In FY 2009, after implementation of a drug free workplace program, the small businesses reported no increases in insurance premiums and damaged or stolen property. Additionally, there was a decrease in the categories of employee turnover, absenteeism, insurance premiums, damaged or stolen property and workplace accidents. Further, the results show that productivity increased as we expected.

(c) The goal for FY 2009 is lower because we have three new grantees who will need time to implement the program. The agency determines the goals based on the number of grantees and whether previous goals were reached.

(d) The agency depends on the honesty and integrity of the DFWP grantees to ensure performance data for this measure are accurate, complete, and unbiased in presentation and substance.

Back to Top

Measure 2: Number of DFWPs Implemented*

  • FY 2007 Actual - 453

  • FY 2008 Actual - 363

  • FY 2009 Target - 165

  • FY 2009 Actual - 375

* While not required, ONDCP recommends agencies develop a graph to accompany information contained in the table.

(a) Describe the measure. This measure reflects the number of small businesses that implemented a whole or partial Drug Free Workplace Program. A purpose of the program is to encourage as many small businesses as possible to implement a drug free workplace program for their business. If a business implements a DFWP program, it is believed that there will be a decrease in absenteeism, workplace accidents, tardiness, damaged or stolen property and insurance premiums. It is also believed that productivity and moral will increase. The information is collected directly from the grantees. The grantees input their data into a database created just for this program.

(b) The actual goal of 2009 was underestimated because the number of small businesses implementing a drug free workplace program varies widely from year to year due to the fact that the grantees cannot force a small business to implement such a program. The grantee can only encourage the small business by showing the benefits of the implementation.

(c) The goal for FY 2010 is 200 which is slightly higher than in FY 2009 in hope that more small businesses will see the benefits of implementing a drug-free workplace program. The agency determines the goals based on the number of grantees and whether previous goals were reached.
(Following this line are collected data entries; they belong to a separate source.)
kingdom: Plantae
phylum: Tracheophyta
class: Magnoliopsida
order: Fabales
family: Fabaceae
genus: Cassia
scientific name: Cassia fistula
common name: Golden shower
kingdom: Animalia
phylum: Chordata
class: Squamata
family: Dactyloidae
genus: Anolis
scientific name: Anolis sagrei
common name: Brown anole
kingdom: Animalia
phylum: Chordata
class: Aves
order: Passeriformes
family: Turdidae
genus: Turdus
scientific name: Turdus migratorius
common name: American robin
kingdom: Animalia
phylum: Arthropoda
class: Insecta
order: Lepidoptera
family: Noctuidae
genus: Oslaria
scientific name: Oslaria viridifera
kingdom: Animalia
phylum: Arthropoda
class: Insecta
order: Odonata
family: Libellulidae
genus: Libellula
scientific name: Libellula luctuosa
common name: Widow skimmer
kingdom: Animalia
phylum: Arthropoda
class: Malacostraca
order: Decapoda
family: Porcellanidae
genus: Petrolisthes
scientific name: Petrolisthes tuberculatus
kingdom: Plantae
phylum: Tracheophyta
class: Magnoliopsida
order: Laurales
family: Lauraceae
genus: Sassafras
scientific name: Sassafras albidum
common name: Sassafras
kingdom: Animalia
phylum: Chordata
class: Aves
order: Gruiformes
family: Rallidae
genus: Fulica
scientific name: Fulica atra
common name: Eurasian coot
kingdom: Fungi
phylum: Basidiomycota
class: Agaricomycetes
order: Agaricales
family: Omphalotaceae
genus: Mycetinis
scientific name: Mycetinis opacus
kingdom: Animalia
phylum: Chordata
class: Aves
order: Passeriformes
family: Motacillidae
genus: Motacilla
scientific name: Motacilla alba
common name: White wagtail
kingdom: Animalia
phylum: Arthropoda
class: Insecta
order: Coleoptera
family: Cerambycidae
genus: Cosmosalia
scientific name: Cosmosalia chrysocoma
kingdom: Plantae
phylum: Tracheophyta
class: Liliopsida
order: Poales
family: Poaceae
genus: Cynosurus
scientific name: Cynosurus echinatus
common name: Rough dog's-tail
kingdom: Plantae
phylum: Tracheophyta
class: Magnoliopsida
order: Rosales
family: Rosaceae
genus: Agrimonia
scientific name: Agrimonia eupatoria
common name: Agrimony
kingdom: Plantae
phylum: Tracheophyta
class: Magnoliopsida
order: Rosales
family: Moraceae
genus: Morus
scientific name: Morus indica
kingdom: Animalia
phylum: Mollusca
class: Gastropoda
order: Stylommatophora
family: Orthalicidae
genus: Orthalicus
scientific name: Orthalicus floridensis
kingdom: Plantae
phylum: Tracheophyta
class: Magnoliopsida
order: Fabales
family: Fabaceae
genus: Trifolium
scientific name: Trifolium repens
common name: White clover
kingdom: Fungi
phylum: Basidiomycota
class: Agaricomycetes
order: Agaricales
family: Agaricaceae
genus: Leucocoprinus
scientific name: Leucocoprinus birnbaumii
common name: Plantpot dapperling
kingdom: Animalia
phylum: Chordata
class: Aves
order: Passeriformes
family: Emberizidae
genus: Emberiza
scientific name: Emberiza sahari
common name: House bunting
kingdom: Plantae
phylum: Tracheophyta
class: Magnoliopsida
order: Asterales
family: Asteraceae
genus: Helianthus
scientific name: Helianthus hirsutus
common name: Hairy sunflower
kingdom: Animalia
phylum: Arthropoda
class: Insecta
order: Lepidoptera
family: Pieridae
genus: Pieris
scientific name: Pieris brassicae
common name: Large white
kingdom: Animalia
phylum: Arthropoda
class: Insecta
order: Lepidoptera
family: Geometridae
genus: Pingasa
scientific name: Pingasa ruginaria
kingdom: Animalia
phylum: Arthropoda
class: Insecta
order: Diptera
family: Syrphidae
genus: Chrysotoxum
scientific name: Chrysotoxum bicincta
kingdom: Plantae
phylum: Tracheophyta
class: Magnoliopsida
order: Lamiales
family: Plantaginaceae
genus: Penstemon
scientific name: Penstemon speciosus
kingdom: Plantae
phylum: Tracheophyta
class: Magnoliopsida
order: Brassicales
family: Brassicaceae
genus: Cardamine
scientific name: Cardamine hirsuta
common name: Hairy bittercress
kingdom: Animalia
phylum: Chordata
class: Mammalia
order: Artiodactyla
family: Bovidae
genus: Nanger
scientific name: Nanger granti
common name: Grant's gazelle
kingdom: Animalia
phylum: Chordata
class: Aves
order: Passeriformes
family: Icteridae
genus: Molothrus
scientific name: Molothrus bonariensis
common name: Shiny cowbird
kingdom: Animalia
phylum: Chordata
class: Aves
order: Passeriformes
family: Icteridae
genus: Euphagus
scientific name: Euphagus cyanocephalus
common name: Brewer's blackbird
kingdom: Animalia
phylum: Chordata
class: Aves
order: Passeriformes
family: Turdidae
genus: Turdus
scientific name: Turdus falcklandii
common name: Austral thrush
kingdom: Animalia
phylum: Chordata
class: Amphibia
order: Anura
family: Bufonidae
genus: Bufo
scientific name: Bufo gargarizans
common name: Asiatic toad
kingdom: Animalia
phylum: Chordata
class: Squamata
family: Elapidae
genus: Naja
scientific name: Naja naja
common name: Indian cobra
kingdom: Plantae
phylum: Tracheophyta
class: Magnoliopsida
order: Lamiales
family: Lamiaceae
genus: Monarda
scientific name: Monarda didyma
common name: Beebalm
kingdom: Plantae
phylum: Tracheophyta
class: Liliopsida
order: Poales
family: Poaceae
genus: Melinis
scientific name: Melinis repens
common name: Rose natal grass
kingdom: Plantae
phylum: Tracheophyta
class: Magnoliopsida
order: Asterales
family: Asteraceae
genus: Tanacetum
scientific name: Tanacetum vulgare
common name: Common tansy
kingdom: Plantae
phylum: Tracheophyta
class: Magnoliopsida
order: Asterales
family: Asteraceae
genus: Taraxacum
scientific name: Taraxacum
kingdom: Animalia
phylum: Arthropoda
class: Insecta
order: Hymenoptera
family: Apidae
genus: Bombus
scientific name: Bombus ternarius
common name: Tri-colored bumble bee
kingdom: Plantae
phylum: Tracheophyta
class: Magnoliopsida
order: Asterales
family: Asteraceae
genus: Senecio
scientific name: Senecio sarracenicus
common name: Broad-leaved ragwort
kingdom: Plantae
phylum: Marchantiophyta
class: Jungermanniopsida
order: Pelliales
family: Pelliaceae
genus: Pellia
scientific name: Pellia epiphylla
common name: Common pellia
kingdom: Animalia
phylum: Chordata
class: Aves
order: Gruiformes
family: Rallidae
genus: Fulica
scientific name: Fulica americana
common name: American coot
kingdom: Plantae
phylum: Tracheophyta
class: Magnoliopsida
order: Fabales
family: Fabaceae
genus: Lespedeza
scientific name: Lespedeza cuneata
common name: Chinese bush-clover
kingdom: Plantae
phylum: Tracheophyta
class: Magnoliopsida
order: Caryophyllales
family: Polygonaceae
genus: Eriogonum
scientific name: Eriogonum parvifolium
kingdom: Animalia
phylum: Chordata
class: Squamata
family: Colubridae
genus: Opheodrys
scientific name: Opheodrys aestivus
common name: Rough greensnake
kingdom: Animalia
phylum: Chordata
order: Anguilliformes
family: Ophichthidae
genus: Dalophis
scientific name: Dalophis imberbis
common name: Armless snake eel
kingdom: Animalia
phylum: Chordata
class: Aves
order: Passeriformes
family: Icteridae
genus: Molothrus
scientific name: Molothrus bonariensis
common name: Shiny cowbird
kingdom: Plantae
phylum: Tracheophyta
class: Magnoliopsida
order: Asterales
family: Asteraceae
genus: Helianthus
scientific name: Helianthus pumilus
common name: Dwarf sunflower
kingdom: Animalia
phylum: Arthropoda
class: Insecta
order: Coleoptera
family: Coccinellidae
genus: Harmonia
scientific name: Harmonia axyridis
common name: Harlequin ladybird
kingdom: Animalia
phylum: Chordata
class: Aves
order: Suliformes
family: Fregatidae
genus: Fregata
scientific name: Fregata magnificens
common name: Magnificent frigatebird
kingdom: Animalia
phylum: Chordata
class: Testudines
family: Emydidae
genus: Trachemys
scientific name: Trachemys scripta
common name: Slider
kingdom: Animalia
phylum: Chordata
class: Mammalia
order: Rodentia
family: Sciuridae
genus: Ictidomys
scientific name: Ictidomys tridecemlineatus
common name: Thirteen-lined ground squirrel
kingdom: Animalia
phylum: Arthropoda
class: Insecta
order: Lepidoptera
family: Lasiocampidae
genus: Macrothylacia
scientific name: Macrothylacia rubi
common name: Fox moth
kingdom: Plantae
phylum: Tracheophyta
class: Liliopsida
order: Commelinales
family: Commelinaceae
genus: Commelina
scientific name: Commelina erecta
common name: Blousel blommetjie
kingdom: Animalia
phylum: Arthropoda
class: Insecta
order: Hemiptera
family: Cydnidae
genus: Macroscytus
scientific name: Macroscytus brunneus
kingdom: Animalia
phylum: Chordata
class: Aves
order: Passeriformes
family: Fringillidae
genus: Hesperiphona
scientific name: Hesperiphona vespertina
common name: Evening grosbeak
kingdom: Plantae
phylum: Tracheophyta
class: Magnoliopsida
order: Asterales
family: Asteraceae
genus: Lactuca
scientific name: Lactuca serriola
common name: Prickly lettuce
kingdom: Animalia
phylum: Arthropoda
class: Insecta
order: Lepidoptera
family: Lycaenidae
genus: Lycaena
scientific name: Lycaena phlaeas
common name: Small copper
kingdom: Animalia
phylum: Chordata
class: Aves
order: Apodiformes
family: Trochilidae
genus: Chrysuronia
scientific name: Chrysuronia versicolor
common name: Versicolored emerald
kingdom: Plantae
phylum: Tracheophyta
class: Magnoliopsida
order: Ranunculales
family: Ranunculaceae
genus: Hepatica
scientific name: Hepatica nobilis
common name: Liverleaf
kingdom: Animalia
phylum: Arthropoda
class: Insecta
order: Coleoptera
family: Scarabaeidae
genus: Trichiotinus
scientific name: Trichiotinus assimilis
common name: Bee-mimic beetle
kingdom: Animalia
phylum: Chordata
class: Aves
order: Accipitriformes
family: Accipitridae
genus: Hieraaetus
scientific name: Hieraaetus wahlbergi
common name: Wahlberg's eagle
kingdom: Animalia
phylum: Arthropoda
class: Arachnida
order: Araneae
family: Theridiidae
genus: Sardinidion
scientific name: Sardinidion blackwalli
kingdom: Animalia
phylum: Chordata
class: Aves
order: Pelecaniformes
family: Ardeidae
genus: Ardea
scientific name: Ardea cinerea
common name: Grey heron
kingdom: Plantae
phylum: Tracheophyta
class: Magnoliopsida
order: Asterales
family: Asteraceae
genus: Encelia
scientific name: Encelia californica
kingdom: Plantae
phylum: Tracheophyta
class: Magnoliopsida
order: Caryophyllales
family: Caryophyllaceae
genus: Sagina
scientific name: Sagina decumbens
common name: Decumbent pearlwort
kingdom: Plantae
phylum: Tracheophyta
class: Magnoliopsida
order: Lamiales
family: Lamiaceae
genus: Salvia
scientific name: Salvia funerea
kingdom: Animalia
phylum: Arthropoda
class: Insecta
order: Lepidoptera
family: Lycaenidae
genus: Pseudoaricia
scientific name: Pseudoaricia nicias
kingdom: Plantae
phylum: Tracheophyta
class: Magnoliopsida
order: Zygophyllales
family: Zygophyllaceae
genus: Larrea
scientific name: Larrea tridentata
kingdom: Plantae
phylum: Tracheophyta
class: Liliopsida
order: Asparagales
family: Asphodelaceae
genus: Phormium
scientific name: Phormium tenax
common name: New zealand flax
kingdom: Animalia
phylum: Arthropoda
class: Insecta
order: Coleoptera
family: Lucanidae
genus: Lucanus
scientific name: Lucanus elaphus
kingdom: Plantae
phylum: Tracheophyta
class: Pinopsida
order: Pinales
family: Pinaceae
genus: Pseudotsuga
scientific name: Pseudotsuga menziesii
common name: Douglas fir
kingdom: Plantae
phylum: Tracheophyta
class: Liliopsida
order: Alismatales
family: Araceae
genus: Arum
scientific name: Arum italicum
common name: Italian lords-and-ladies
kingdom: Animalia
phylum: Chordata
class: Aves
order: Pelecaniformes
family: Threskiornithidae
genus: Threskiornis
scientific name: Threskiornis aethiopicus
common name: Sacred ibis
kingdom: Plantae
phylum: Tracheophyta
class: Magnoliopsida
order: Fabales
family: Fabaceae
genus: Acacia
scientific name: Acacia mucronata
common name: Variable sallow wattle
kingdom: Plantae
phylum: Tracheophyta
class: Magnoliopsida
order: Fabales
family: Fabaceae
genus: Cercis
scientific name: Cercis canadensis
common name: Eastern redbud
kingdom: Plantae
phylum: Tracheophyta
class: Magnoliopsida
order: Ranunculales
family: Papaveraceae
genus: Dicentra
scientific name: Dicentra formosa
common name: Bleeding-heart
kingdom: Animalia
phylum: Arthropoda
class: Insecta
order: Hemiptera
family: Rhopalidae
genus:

(d) The agency depends on the honesty and integrity of the DFWP grantees to ensure performance data for this measure are accurate, complete, and unbiased in presentation and substance.

Back to Top

Resource Summary

FY2009 Final BA

  1. Prevention and Education Drug Free Workplace Grants - $1 million

  2. Drug Resources Personnel Summary

    • Total FTEs (direct only) - 0

  3. Information

    • Total Agency Budget* - $598,493

    • Drug Percentage - 0.17%

*Does not include Disaster Assistance Program or the Office ofthe Inspector General.

See page 6 of the attached PDF for details of the grantee, date, and amount of the grant.

Back to Top

Management's Assertions

  1. Performance reporting system is appropriate and applied - The agency has a system to capture performance information accurately and that system was properly applied to generate the performance data.

  2. Explanations for not meeting performance targets are reasonable - Both goals were exceeded in FY 2009. However, it is difficult to predict the number of small business that will implement a DFWP program and the number of small businesses that will want education on a DFWP program since there is no legally binding rule requiring them to do so.

  3. Methodology to establish performance targets is reasonable and applied - The methodology described above to establish performance targets for the current year is reasonable given past performance and available resources.

  4. Adequate performance measures exist for all significant drug control activities - The agency has established at least one acceptable performance measure for each Drug Control Decision Unit identified in reports required by section 6a(1 )(A) for which a significant amount of obligations ($1,000,000 or 50 percent of the agency drug budget, whichever is less) were incurred in the previous fiscal year. Each performance measure considers the intended purpose of the National Drug Control Program activity.